For my example, I thought of doing that this way where I define a series of functions (this is just a small play example that I came up with) and then the functions can be called for any X_i:

 function indep_growth(i) 
    #define r
    if i == 1
        r = 1.5
        k = 5000
    else 
        r = 1.8
        k = 2000
    end 
    # return product of r and abundance of focal x 
    return (r*x[i](1-(x[i]/k)))
end 

function dep_growth(i)
    # determine if a12 or a21 should be used 
    if i == 1 # use a12 
        a = 010975
        k = 5000
        return x[i]*(a*x[2])*(1-(x[i]/k))
    else 
        a = 0.01
        k = 2000
        return x[i]*(a*x[1])*(1-(x[i]/k))
    end 
end 

function dep_death(i)
    if i == 1
        death = dep_growth(2)
    else 
        death = dep_growth(1)
    end 
    return death 
end 

function indep_death(i)
    if i == 1
        m = 1.4
    else 
        m = 1.3
    end 

    return m*x[i]
end 

function eqns!(dx, x, p, t)
    for i in 1:2
        dx[i] = indep_growth(i) + dep_growth(i) - dep_death(i) - dep_death(i)
    end 
end

And then creating the eqns!() with something like a loop:

function eqns!(dx, x, p, t)
    for i in 1:2
        dx[i] = indep_growth(i) + dep_growth(i) - dep_death(i) - dep_death(i)
    end 
end

But however, when I then try to use solve(prob), I get

ERROR: MethodError: objects of type Float64 are not callable

With a huge stacktrace.

So my question is: Is there a way to assign the actual equations in the function via a series of functions as opposed to writing them all out manually? I have re-generate my 50-eqn system like 1000 times so I can’t write it out manually each time.

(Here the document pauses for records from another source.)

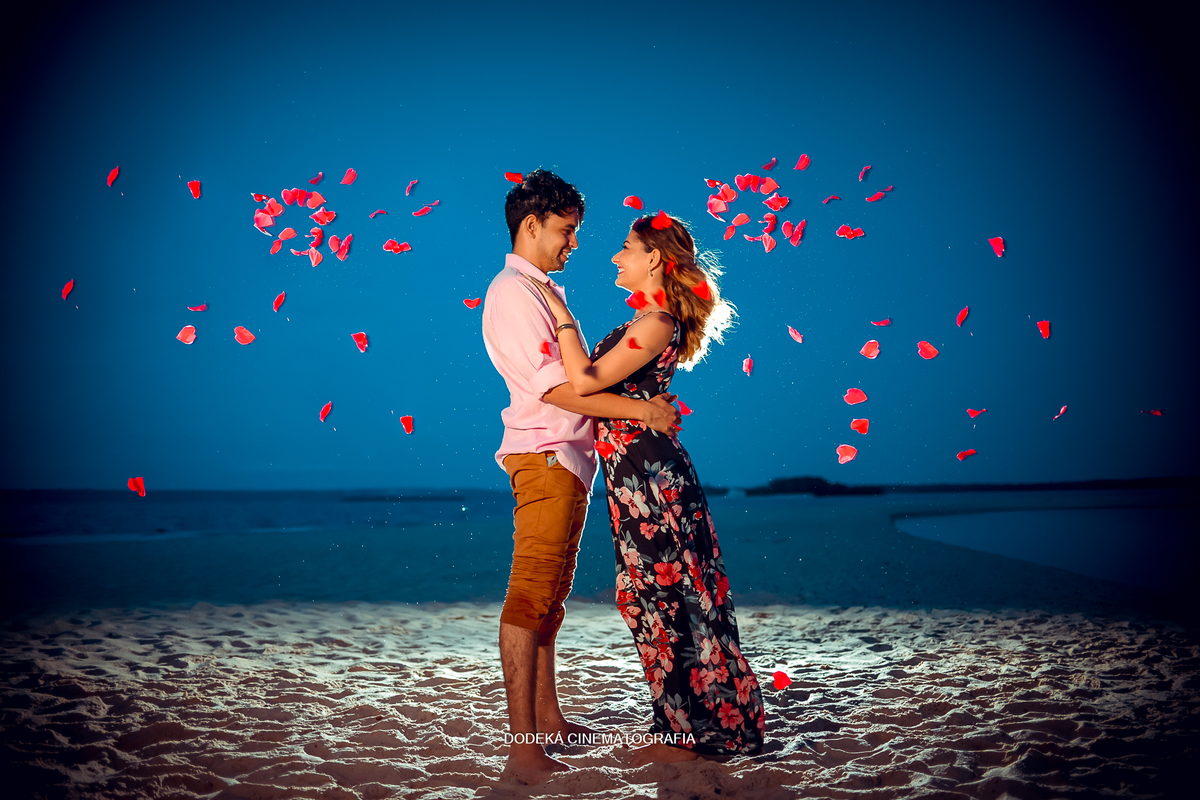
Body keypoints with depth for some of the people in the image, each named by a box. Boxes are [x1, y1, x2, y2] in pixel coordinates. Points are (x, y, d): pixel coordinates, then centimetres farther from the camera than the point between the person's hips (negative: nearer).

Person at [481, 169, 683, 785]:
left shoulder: (543, 291, 22)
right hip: (545, 456, -10)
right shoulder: (512, 292, -10)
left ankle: (547, 718, 24)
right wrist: (640, 409, -17)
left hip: (570, 457, 10)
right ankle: (522, 750, -11)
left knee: (549, 594, 14)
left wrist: (644, 405, 12)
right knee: (531, 594, -11)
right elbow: (554, 386, -18)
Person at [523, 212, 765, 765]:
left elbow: (585, 382, -20)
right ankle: (697, 726, 24)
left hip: (647, 475, -10)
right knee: (667, 597, 14)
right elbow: (594, 379, 18)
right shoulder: (650, 320, 15)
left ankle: (688, 737, 8)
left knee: (662, 597, -3)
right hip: (640, 474, 10)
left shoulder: (657, 323, -15)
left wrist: (562, 315, -12)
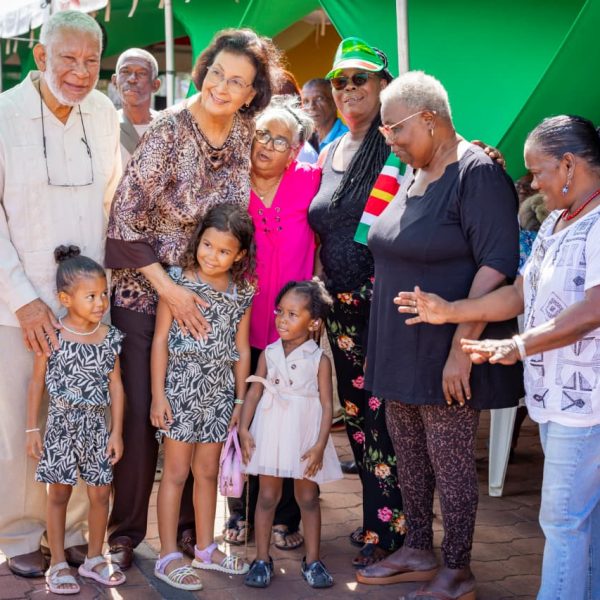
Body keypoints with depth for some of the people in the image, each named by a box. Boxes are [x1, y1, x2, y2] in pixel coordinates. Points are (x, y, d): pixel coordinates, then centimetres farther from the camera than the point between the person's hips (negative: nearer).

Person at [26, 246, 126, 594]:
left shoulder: (110, 337, -3)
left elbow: (116, 385, 1)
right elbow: (38, 383, -3)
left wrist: (117, 433, 1)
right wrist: (32, 429, -2)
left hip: (96, 426, 3)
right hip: (62, 425, -3)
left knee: (101, 494, 8)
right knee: (59, 494, 7)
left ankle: (95, 558, 24)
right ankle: (58, 564, 18)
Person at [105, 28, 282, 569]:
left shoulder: (246, 131, -2)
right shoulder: (169, 131, -17)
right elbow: (124, 216, -18)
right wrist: (168, 288, -21)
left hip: (209, 291, 4)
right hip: (146, 289, -4)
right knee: (140, 411, -1)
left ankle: (190, 521, 24)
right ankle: (126, 529, 15)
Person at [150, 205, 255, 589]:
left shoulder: (242, 292, 3)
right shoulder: (179, 281, -8)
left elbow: (241, 348, 9)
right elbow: (160, 339, -6)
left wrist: (241, 400, 10)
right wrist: (158, 394, -9)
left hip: (219, 392, 4)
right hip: (181, 388, -4)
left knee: (208, 471, 14)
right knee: (177, 472, 1)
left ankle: (206, 549, 26)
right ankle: (169, 556, 9)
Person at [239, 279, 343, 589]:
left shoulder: (319, 360, -5)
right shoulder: (269, 354, 2)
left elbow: (327, 404, -6)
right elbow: (254, 392, 3)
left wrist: (320, 444, -13)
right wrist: (244, 429, -7)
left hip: (305, 437, -2)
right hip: (270, 432, 2)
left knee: (308, 498, 8)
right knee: (267, 495, 7)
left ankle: (312, 561, 19)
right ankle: (262, 560, 16)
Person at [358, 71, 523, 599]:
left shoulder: (477, 173, -13)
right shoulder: (415, 178, 13)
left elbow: (498, 265, -21)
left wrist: (461, 348, -24)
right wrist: (380, 348, 18)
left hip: (447, 356, -8)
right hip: (401, 351, 8)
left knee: (449, 458, 1)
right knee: (408, 455, 15)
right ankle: (418, 553, 29)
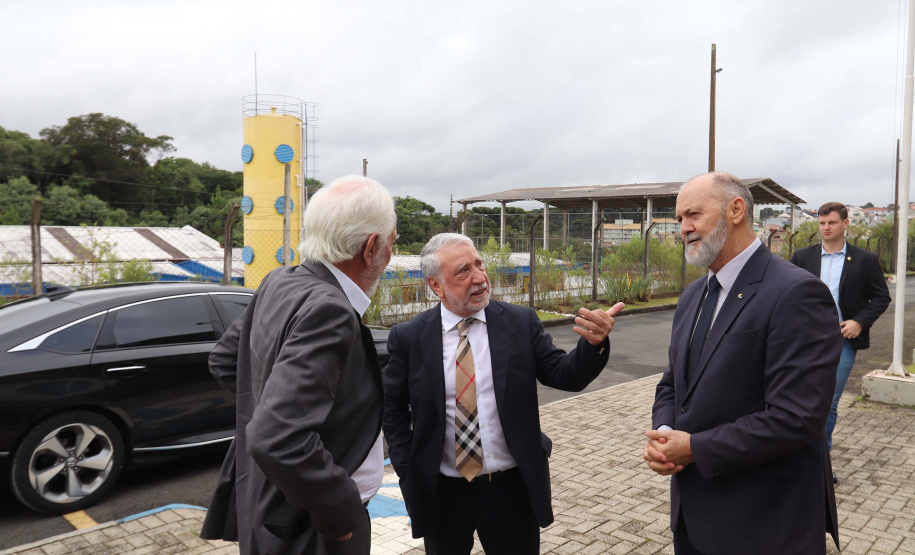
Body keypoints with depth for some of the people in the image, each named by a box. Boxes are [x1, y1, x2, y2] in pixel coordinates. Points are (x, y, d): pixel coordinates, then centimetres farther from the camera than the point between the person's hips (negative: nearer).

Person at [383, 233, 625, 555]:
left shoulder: (521, 322, -6)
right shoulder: (409, 337, -6)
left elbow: (565, 376, -7)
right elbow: (392, 406, 4)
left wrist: (593, 344, -26)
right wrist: (407, 468, -2)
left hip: (512, 489, 0)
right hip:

Any thoughts/help is much appreciated!!

2

Instead of return (r*x[i](1-(x[i]/k))) you want return (r*x[i]*(1-(x[i]/k))). Otherwise, Julia thinks you are trying to call x[i] as a function.

1 Like
3

Thank you! Somehow incredibly frustrating but also exciting that the problem is just a typo…

5

Yeah. That one in particular is really annoying, because as a user, it’s obvious that you can’t call a number as a function, but from Julia’s perspecitve, you totally can. If you define (x::Float64)(y::Number)=x+y, you would be making it so [4.0][1](2) = 6.0

1 Like
6

I have recently faced a similar problem.

I would suggest that you consider two options:

  1. use NetworkDynamics.jl. This package makes it easy to define an ODE problem in a network.

  2. do as you suggested, but consider adding x to the signatures of the functions called from eqns!, e.g. indep_growth(i, x) as x will likely change when looking for a solution to the ODE. Also, you could define some of the parameters like a, r and k as arrays and then index the parameter accordingly instead of branching in the function. If the problem does not have many non-itineraries, you could even consider describing it using linear algebra formulas.

I hope that helps.

1 Like
7

That’s a good point re: the x in the signatures of the functions, I actually incorporated that for the same reason you mentioned after thinking about it a little bit more. So yes, totally agree, thanks!